Canadian GDP monthly growth was 1% in the third quarter

Canadian GDP

Canada’s economy grew at an annualized rate of 1 per cent in the third quarter, Statistics Canada said Friday, with real gross domestic product expanding 0.1 per cent in September. The economic expansion was below the Bank of Canada’s forecast of 1.5 per cent annual growth and slower than the 2.1 per cent increase seen in the second quarter.

While the quarterly results were in line with economists’ expectations, monthly growth was weaker than expected, with analysts expecting real GDP to grow 0.3 per cent in September. A preliminary estimate shows the economy expanding 0.1 per cent in October. Canada’s economy was unchanged in August, with GDP growth coming in at 0.0 per cent.

On a per capita basis, GDP fell 0.4 per cent in the quarter, marking the sixth straight quarterly decline.

CIBC economist Andrew Grantham noted that the weaker-than-expected end to the third quarter “suggests that growth may not pick up as much as the Bank of Canada expects in the fourth quarter.” The central bank had expected economic growth in the fourth quarter to reach 2%. “Today’s GDP numbers point to a weaker trend in recent activity than the Bank of Canada had anticipated, supporting a 50-basis point cut at the December meeting,” CIBC economist Andrew Grantham wrote in a note on Friday.

Statistics Canada said third-quarter growth was driven by higher household and government spending, which offset slower growth in non-farm inventory build-ups, a decline in business investment capital and a decline in exports.

BoC Deputy Governor Reyes Mendes said in a speech this week that the central bank will be closely monitoring a range of indicators, including the release of GDP data on Friday, ahead of its next interest rate decision on Dec.11.

Canadian GDP monthly Impact on USD/CAD

USD/CAD has seen a notable rise after hitting a three-day low near 1.4037 during the North American session on Friday. The rally came after Statistics Canada reported slower-than-expected GDP growth in September. The data showed the Canadian economy grew by 0.1%, after remaining flat in August, while expectations were for growth of 0.3%. This slowdown in economic growth pushed the Canadian dollar lower against the US dollar.

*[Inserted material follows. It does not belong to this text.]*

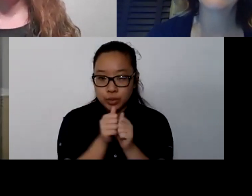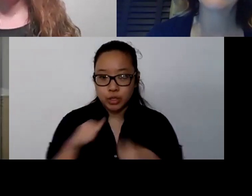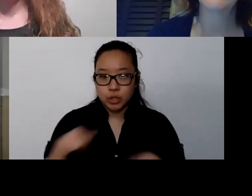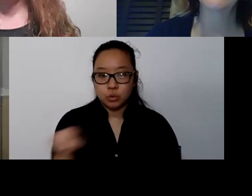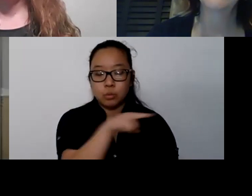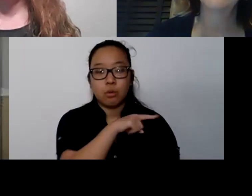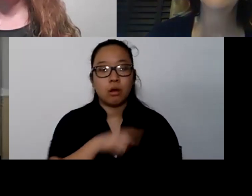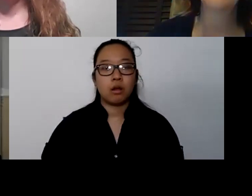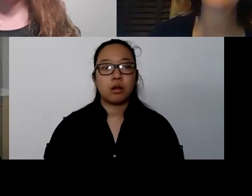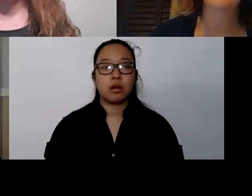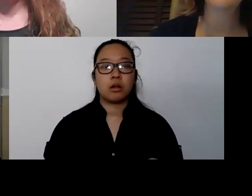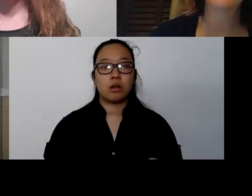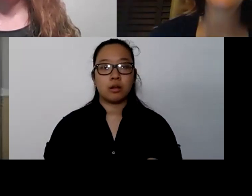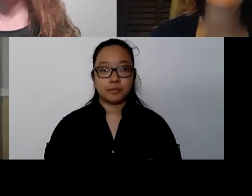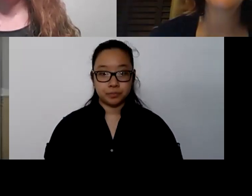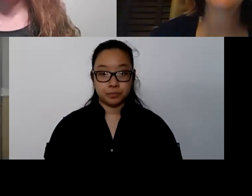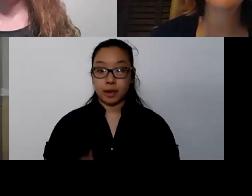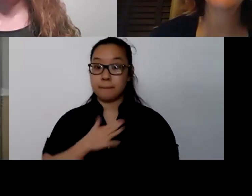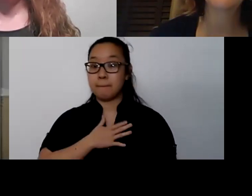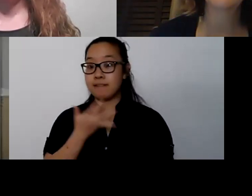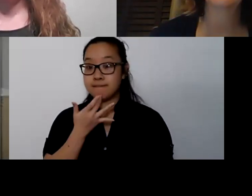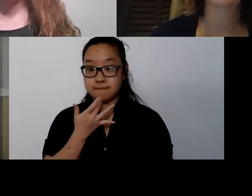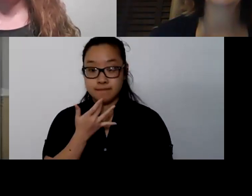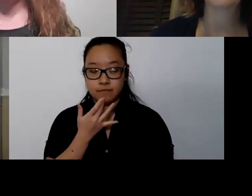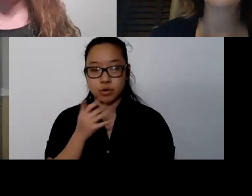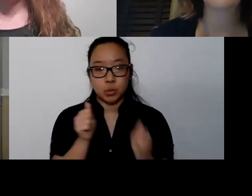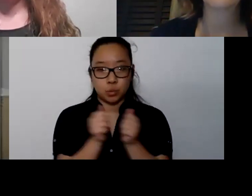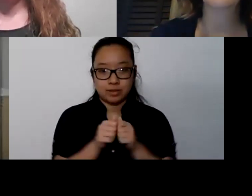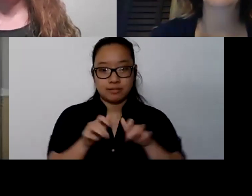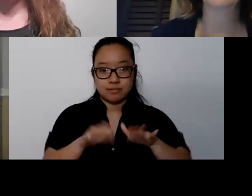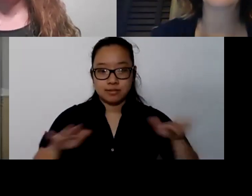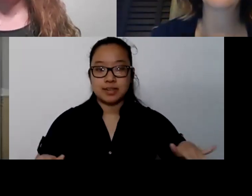On my sheet, one of my favorites that I have used with youth for a long time is an app called Smiling Mind.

The agency also reported that GDP growth in the third quarter of the year was 0.3%, which is lower than 0.5% in the second quarter. Compared to the same period last year, growth was 1%, reflecting a slowdown compared to growth of 2.2% in the second quarter. This data reinforces expectations that the Bank of Canada may move towards further interest rate cuts, after the bank cut interest rates by 50 basis points in October, indicating a flexible monetary policy to keep pace with economic challenges.

In contrast, the US dollar witnessed some recovery, which helped push the Canadian dollar pair higher. The US dollar recovered some of its losses on the same day, reflecting the possibility of forming a short-term bottom. Also, the US dollar index (DXY), which measures the value of the dollar against six major currencies, recorded an increase after reaching a two-week low near 105.60. The correction in the US dollar is believed to have come after US President-elect Donald Trump announced the appointment of Scott Bessent as Treasury Secretary, with market participants expecting Bessent to pursue a gradual dovish trade policy, reducing inflationary pressures in the short term.

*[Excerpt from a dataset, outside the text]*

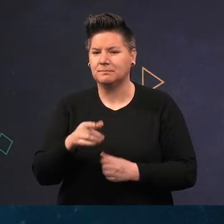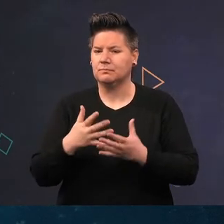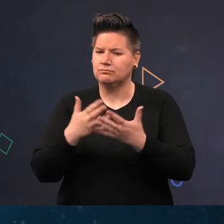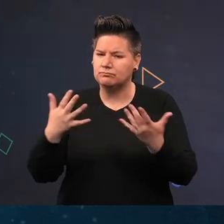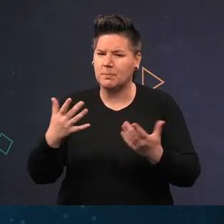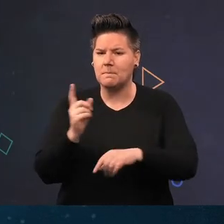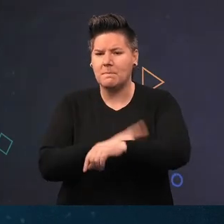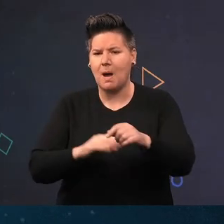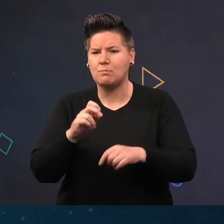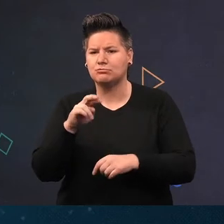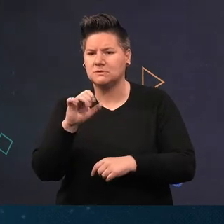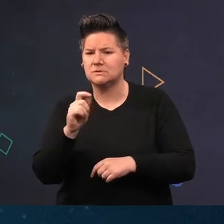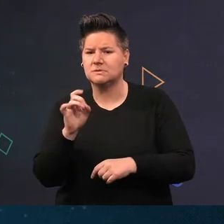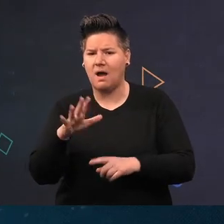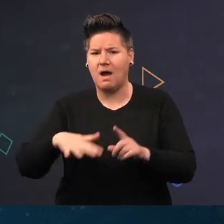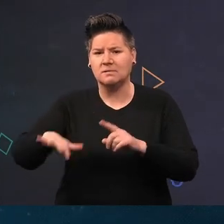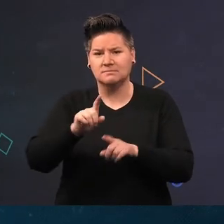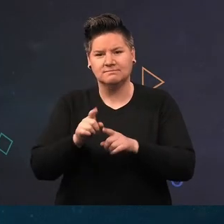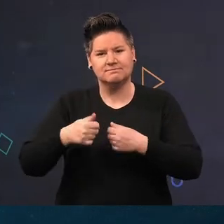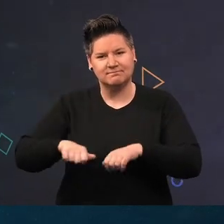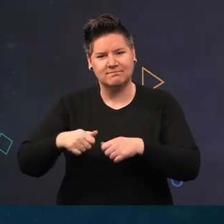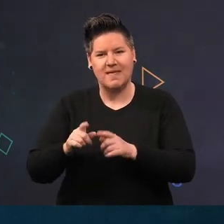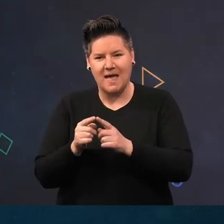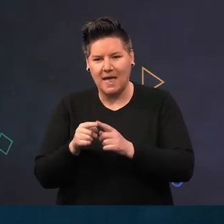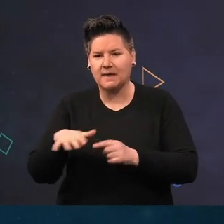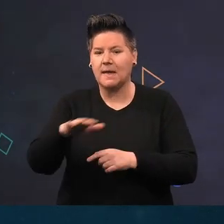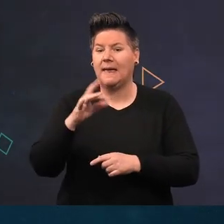up residence in this empty shell and a King scallop. A sea urchin perched upon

The Impact of Monthly GDP Growth on Canada’s Economy

The monthly GDP growth figure is an important economic indicator for Canada, as it reflects the economic health and direction of the country’s economy.

Here’s a breakdown of how it impacts Canada’s economy:

1. Economic Growth and Recession Indicators

– Positive month-to-month GDP growth: When Canada’s GDP grows month-to-month, it indicates that the economy is expanding. This can lead to:

– Higher consumer confidence: People are more likely to spend and invest when they feel the economy is strong.

– Increased business investment: Companies may expand their operations or hire more workers in response to increased demand.

– Government policy impact: Positive growth may reduce pressure on policymakers to take corrective action (e.g., lower interest rates), and may lead to increased tax revenues.

2. Sector-specific impacts

Monthly GDP growth reflects changes in different sectors of the economy, such as:

– Manufacturing: A slowdown in manufacturing may indicate a decline in production and may impact exports, leading to weaker economic performance.

– Services: If services such as retail, finance or healthcare are performing well, this indicates strong domestic consumption and can lead to increased job creation.

Sectoral changes also impact the broader Canadian economy and affect regional economic conditions, government budgets and employment rates.

3. Impacts on the Canadian Dollar and Inflation

– Currency Value: Strong monthly GDP growth often leads to a stronger Canadian dollar as foreign investors look for opportunities in a growing economy, which in turn can make Canadian exports more expensive. Conversely, weak GDP growth can lead to a decline in the value of the Canadian dollar.

– Inflationary Pressures: If GDP growth is accompanied by rising demand, this can lead to inflation. In this case, the Bank of Canada may raise interest rates to control inflation.